■ 課題の文章 ■
—————

トリス−塩酸緩衝液(pH9.0) 100mM
NAD+(オリエンタル酵母工業(株)製) 2.5mM
本酵素 2.5U/ml
このソルビトール定量用試薬0.8mlを、37℃で5分間プレインキュベーションした後、D−ソルビトール標品(ナカライ(株)製、1級)を用いて5、25、40、125、250、400、750μMに調整した試料各0.2mlを添加し、島津社製分光光度計(UV−265型)内で37℃で30分間反応を行い、30分後の340nmの吸光度を求め、試料の代わりに蒸留水を用いたブランク値を差し引いた、該吸光度変化量(ΔOD)を求めた。この吸光度変化量とNAD+の分子吸光係数(6220M-1cm-1)から計算された濃度と、D−ソルビトール含有量との間には直線的な相関があった。図13に、実際のD−ソルビトール濃度と、上記試薬により測定されたD−ソルビトール濃度の相関を表した散布図を示す。最小二乗法により線形近似した回帰曲線の式は、y=−0.98x+2.1(r=0.998)となり、xの係数および相関係数(r)がほぼ1に等しいことから、上記試薬により試料中のD−ソルビトールを正確に定量できることがわかる。
【0031】
【発明の効果】
本発明のソルビトール脱水素酵素は、基質特異性および基質親和性に優れており、ソルビトールの測定に有用である。
【図面の簡単な説明】
【図1】A−520株由来のソルビトール脱水素酵素の30℃における至適pHを示すグラフである。
【図2】A−654株由来のソルビトール脱水素酵素の30℃における至適pHを示すグラフである。
【図3】A−989株由来のソルビトール脱水素酵素の30℃における至適pHを示すグラフである。
【図4】A−520株由来のソルビトール脱水素酵素の4℃における安定pH範囲を示すグラフである。
【図5】A−654株由来のソルビトール脱水素酵素の4℃における安定pH範囲を示すグラフである。
【図6】A−989株由来のソルビトール脱水素酵素の4℃における安定pH範囲を示すグラフである。
【図7】A−520株由来のソルビトール脱水素酵素のpH8.0における作用適温の範囲を示すグラフである。
【図8】A−654株由来のソルビトール脱水素酵素のpH8.0における作用適温の範囲を示すグラフである。
【図9】A−989株由来のソルビトール脱水素酵素のpH8.0における作用適温の範囲を示すグラフである。
【図10】A−520株由来のソルビトール脱水素酵素のpH8.0における熱安定性を示すグラフである。

—————

■ データのエントリ ■
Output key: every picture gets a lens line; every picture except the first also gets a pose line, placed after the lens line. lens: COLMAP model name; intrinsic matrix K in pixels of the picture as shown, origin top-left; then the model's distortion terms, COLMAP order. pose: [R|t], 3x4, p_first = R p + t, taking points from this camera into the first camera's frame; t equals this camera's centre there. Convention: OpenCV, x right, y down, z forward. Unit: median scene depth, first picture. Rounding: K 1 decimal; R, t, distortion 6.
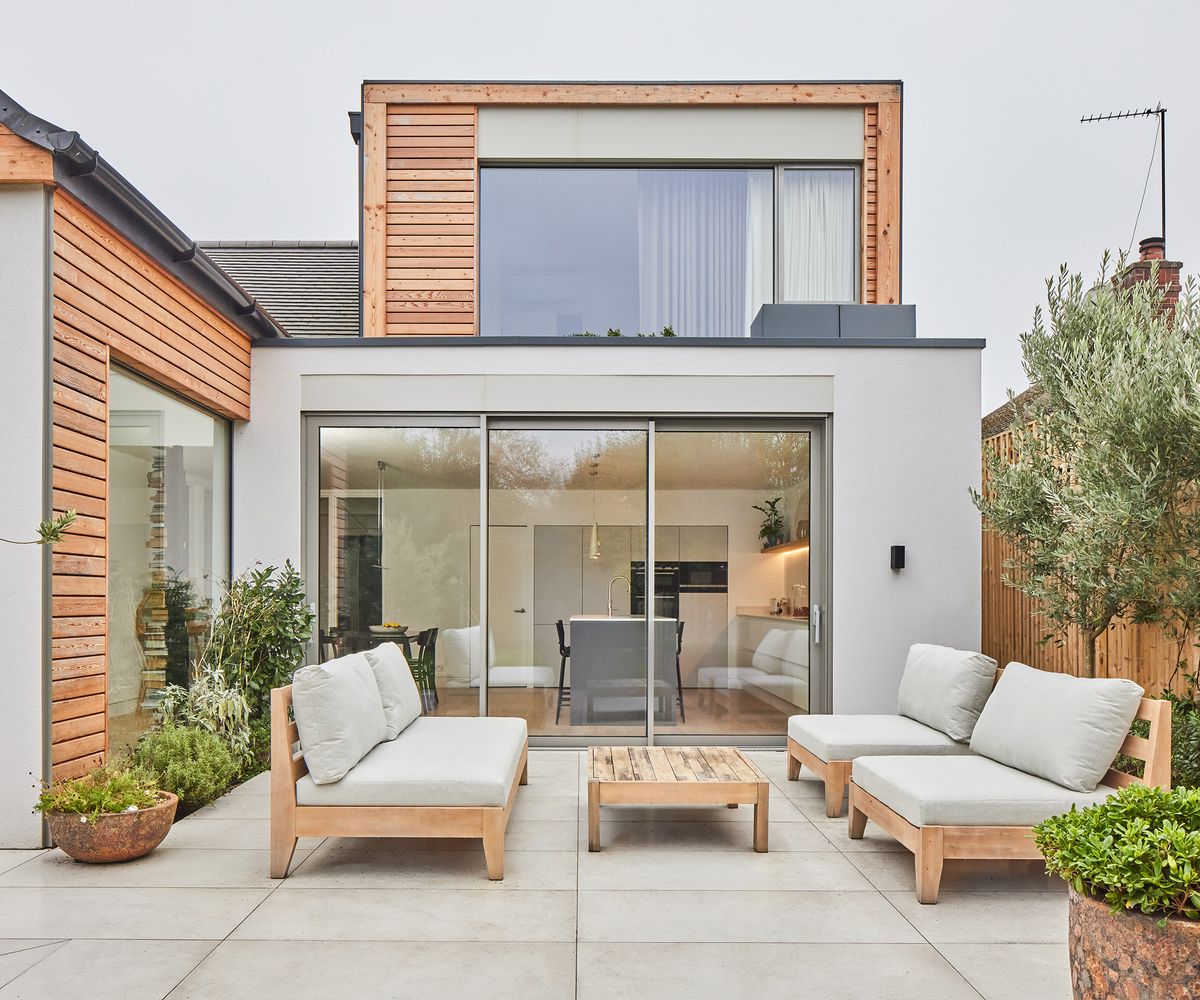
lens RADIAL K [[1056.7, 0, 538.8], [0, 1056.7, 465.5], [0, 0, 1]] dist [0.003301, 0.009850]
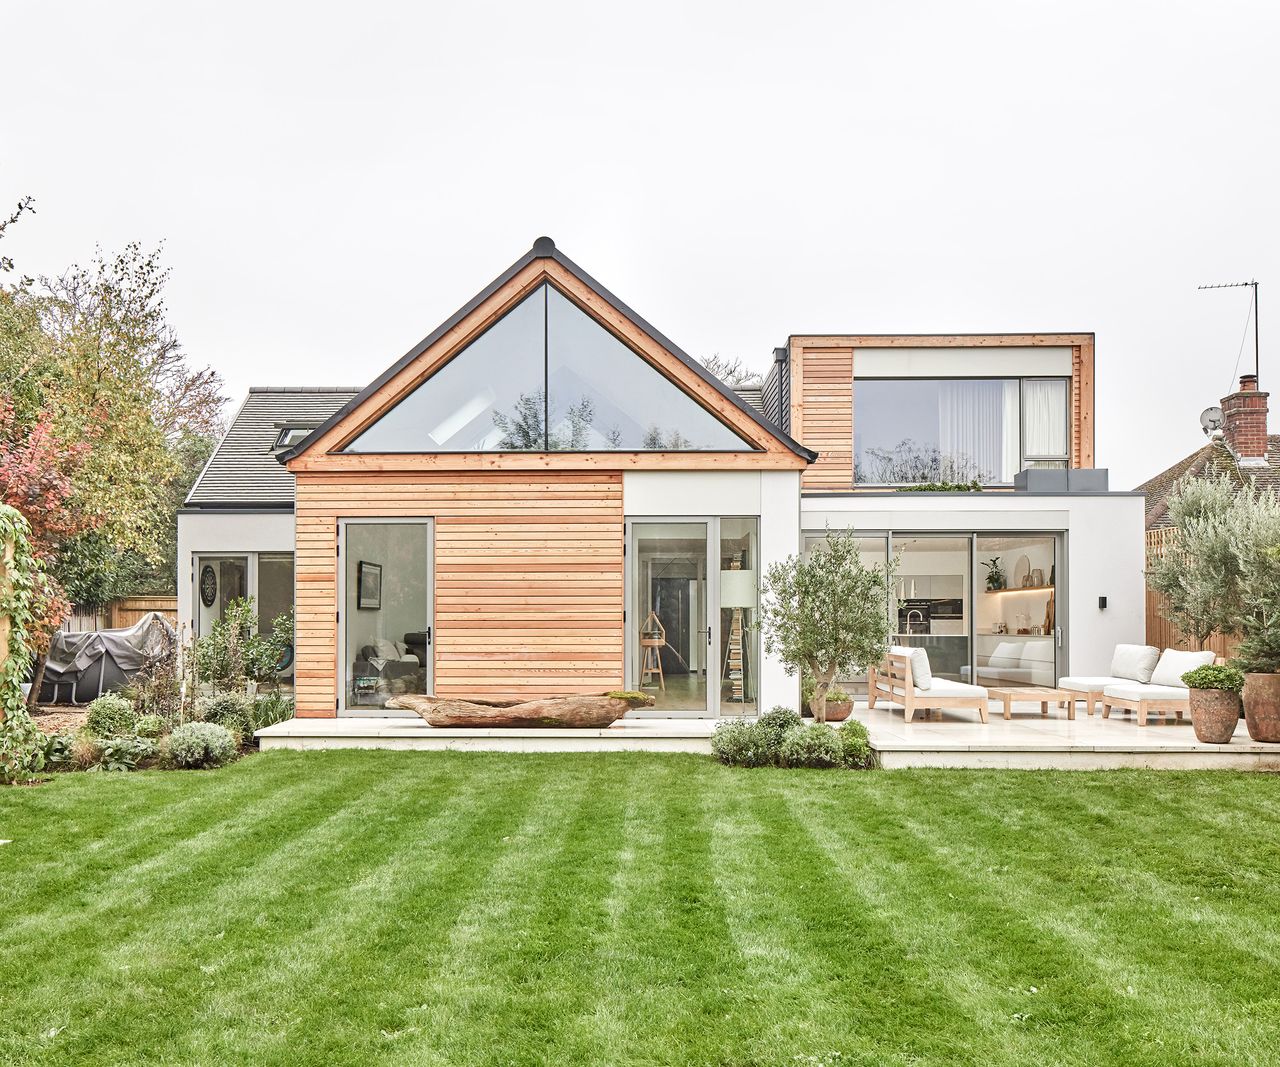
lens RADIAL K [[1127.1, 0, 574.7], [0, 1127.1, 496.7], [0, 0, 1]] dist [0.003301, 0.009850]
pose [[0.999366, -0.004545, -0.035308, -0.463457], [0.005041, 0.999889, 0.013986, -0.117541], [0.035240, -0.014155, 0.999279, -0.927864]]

—————

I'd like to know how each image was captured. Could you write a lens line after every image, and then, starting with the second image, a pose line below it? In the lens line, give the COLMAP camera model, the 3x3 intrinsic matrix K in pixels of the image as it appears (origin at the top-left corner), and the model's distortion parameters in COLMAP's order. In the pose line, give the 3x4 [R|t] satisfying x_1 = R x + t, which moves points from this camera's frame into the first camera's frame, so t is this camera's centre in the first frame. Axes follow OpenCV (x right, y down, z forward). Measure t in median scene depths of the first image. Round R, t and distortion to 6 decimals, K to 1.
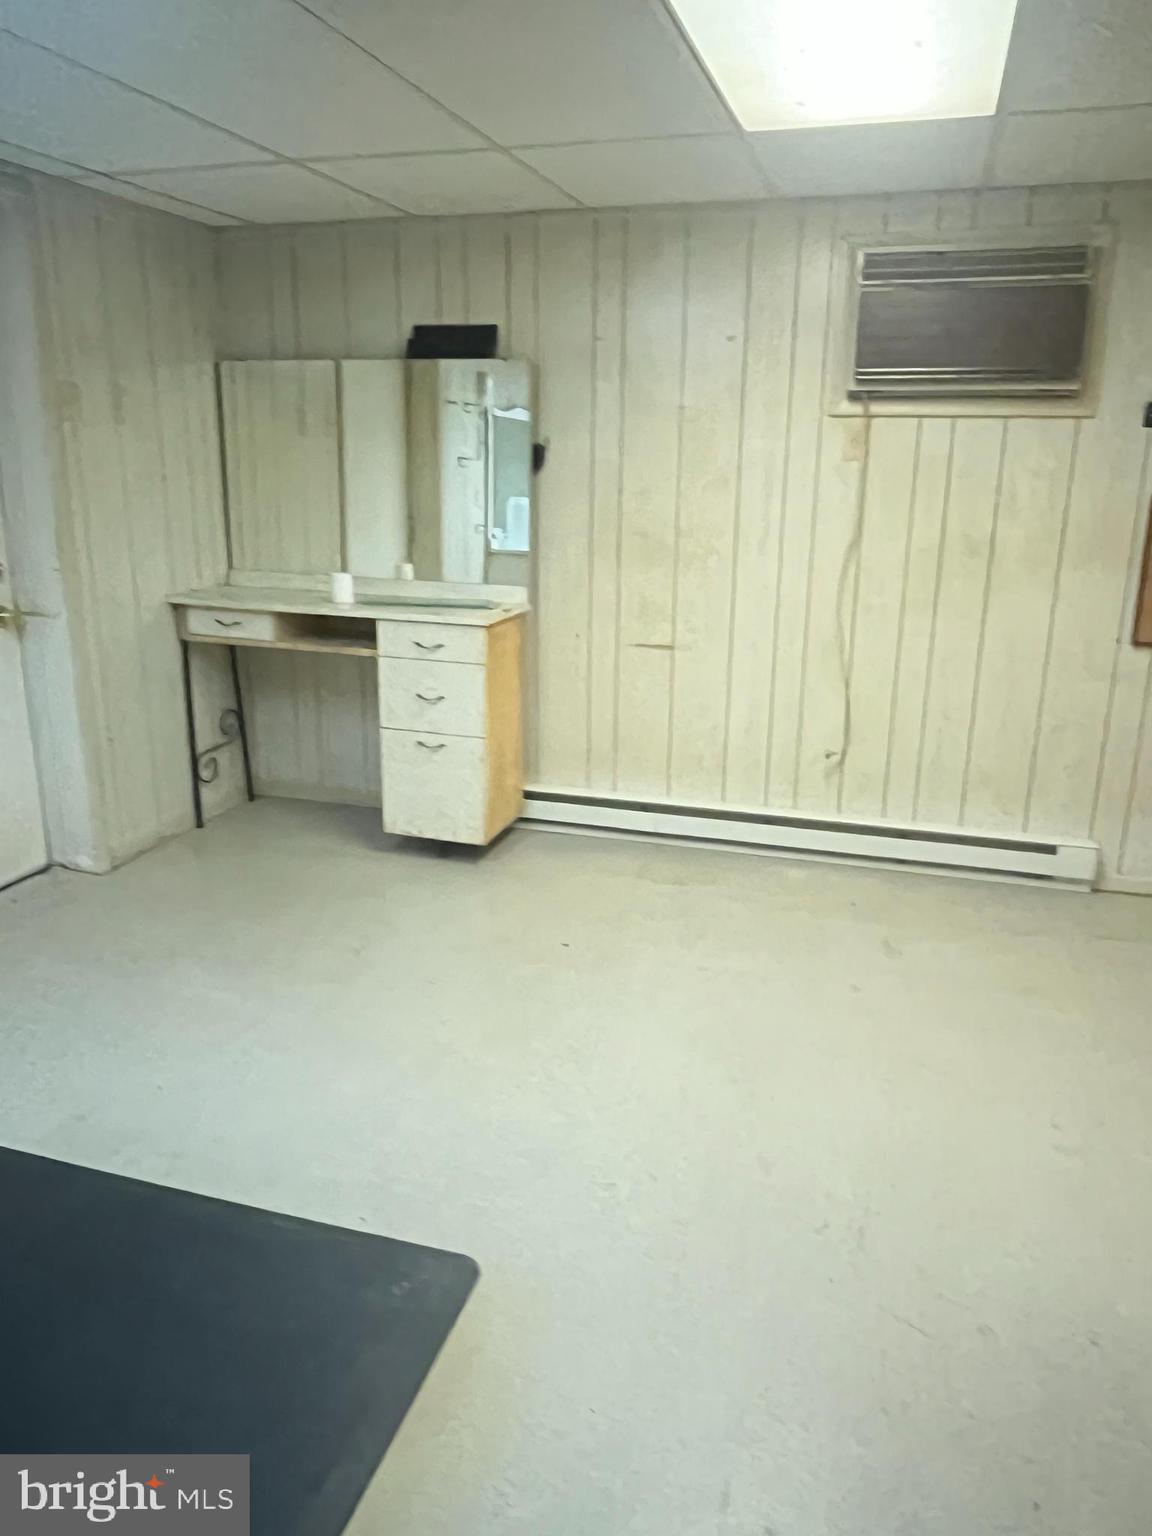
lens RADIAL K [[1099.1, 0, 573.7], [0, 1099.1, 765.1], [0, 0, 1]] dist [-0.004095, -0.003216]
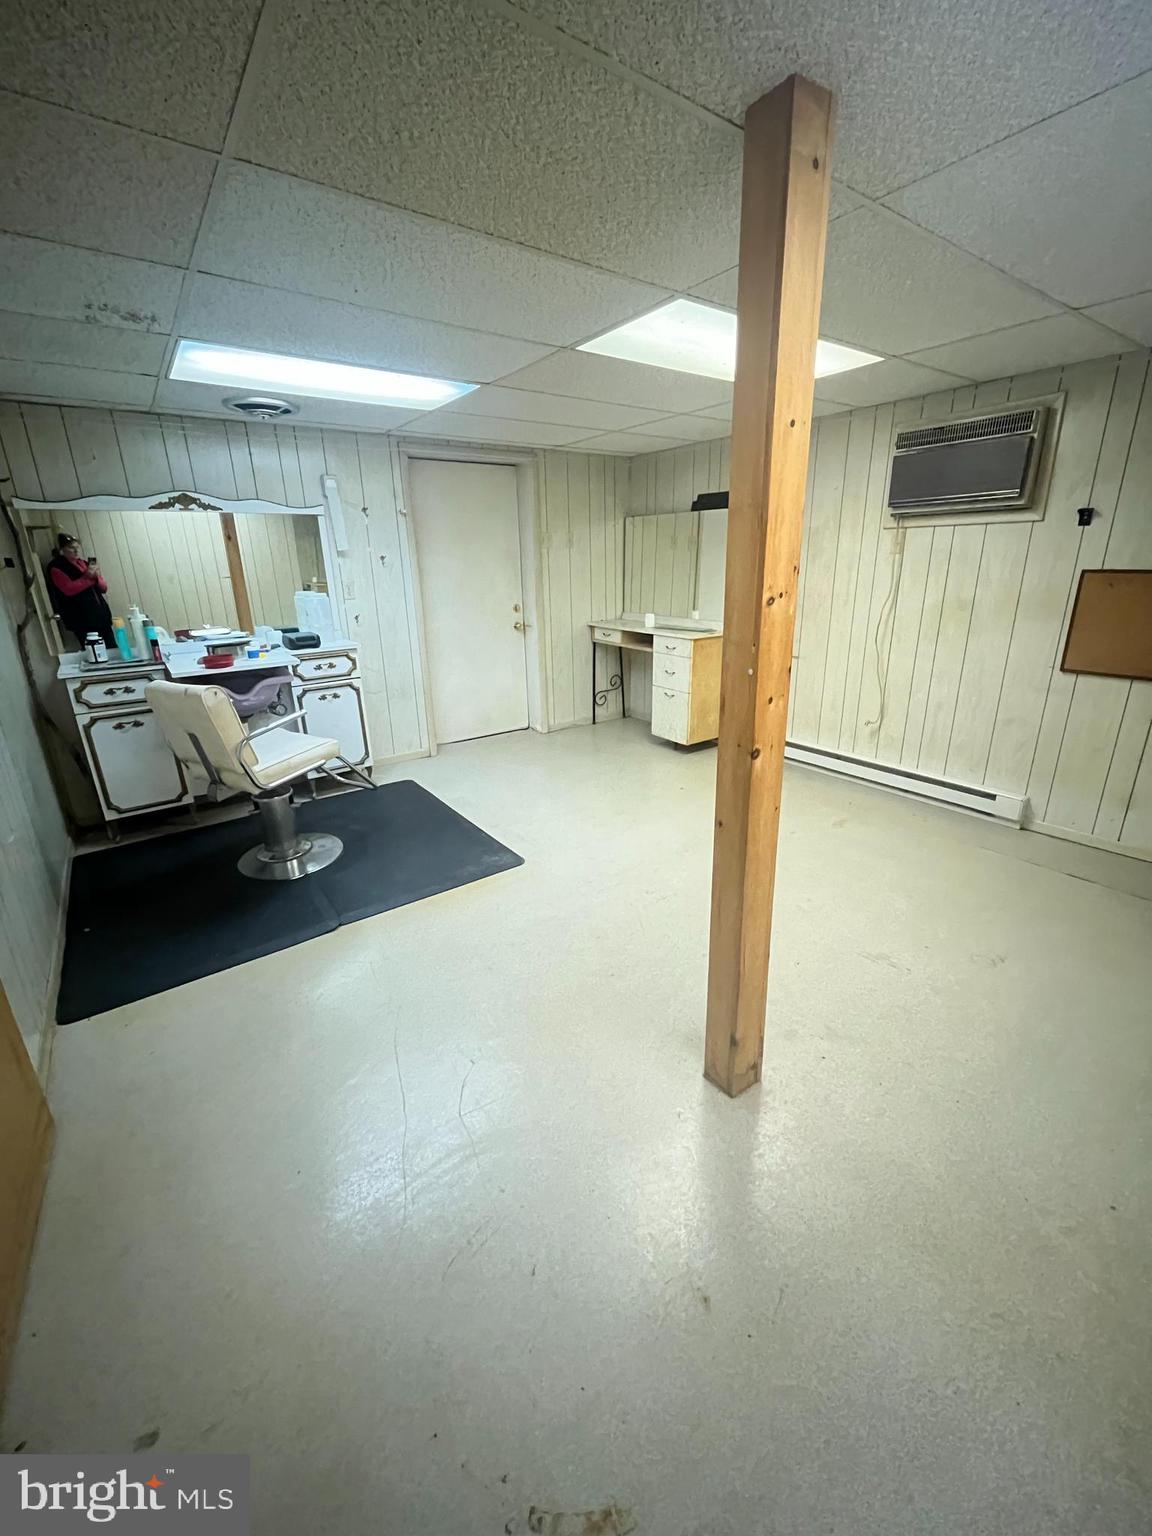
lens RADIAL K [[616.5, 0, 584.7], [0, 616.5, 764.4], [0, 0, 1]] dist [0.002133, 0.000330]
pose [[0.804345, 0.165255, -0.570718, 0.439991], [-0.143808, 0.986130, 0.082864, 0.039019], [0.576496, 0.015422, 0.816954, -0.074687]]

—————

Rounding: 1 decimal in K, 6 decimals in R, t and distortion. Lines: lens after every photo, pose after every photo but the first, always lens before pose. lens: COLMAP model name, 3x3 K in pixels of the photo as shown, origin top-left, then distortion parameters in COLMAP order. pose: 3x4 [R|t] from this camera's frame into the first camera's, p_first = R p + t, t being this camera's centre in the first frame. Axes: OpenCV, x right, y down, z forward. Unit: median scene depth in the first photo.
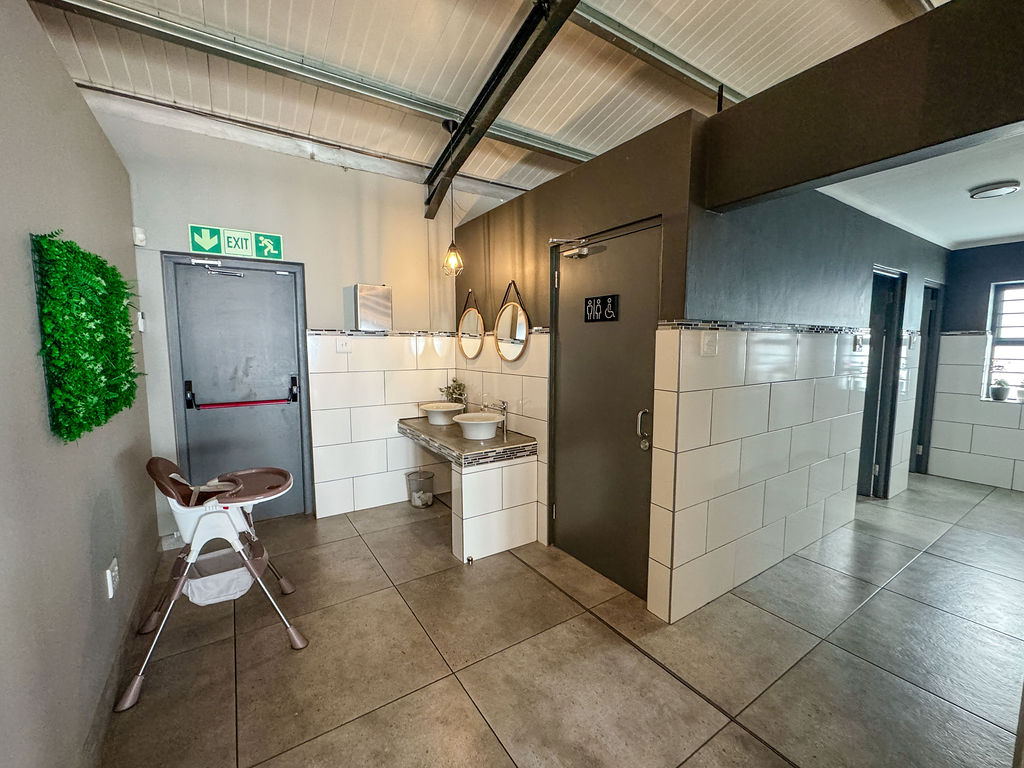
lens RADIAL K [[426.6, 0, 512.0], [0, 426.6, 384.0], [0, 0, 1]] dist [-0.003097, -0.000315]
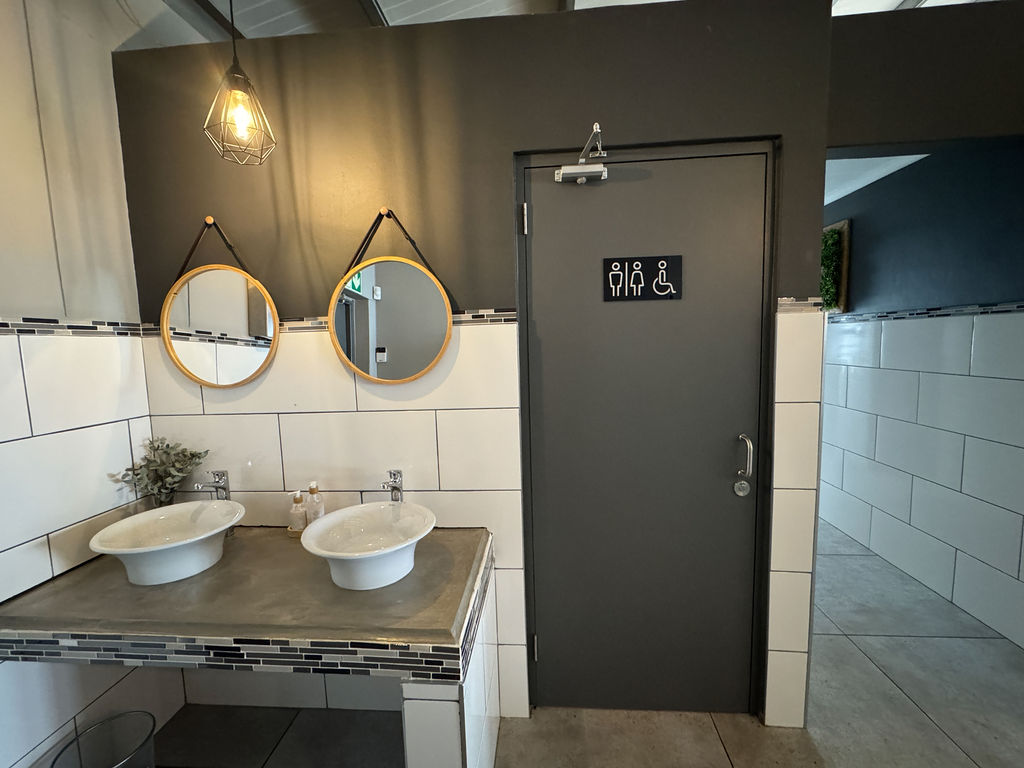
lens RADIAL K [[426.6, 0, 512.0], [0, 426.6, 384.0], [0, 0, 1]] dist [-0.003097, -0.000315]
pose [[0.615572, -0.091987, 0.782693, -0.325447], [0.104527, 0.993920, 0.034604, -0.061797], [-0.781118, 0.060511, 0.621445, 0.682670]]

—————

■ やること ■
A: 課題の文章に出てくる、ソルビトール脱水素酵素のもとになった株の名前をすべて書き出してください。
B: 課題の文章のうち、「トリス−塩酸緩衝液(pH9.0) 100mM」を含む語句で始まり「ビトールの測定に有用である。」で終わる部分を、「蒸留水」を「精製水」に変えて書き直してください。
エントリは別のところから持ってきたものです。

■ 答えの一覧 ■
A: A−520株、A−654株、A−989株

B:
トリス−塩酸緩衝液(pH9.0) 100mM
NAD+(オリエンタル酵母工業(株)製) 2.5mM
本酵素 2.5U/ml
このソルビトール定量用試薬0.8mlを、37℃で5分間プレインキュベーションした後、D−ソルビトール標品(ナカライ(株)製、1級)を用いて5、25、40、125、250、400、750μMに調整した試料各0.2mlを添加し、島津社製分光光度計(UV−265型)内で37℃で30分間反応を行い、30分後の340nmの吸光度を求め、試料の代わりに精製水を用いたブランク値を差し引いた、該吸光度変化量(ΔOD)を求めた。この吸光度変化量とNAD+の分子吸光係数(6220M-1cm-1)から計算された濃度と、D−ソルビトール含有量との間には直線的な相関があった。図13に、実際のD−ソルビトール濃度と、上記試薬により測定されたD−ソルビトール濃度の相関を表した散布図を示す。最小二乗法により線形近似した回帰曲線の式は、y=−0.98x+2.1(r=0.998)となり、xの係数および相関係数(r)がほぼ1に等しいことから、上記試薬により試料中のD−ソルビトールを正確に定量できることがわかる。
【0031】
【発明の効果】
本発明のソルビトール脱水素酵素は、基質特異性および基質親和性に優れており、ソルビトールの測定に有用である。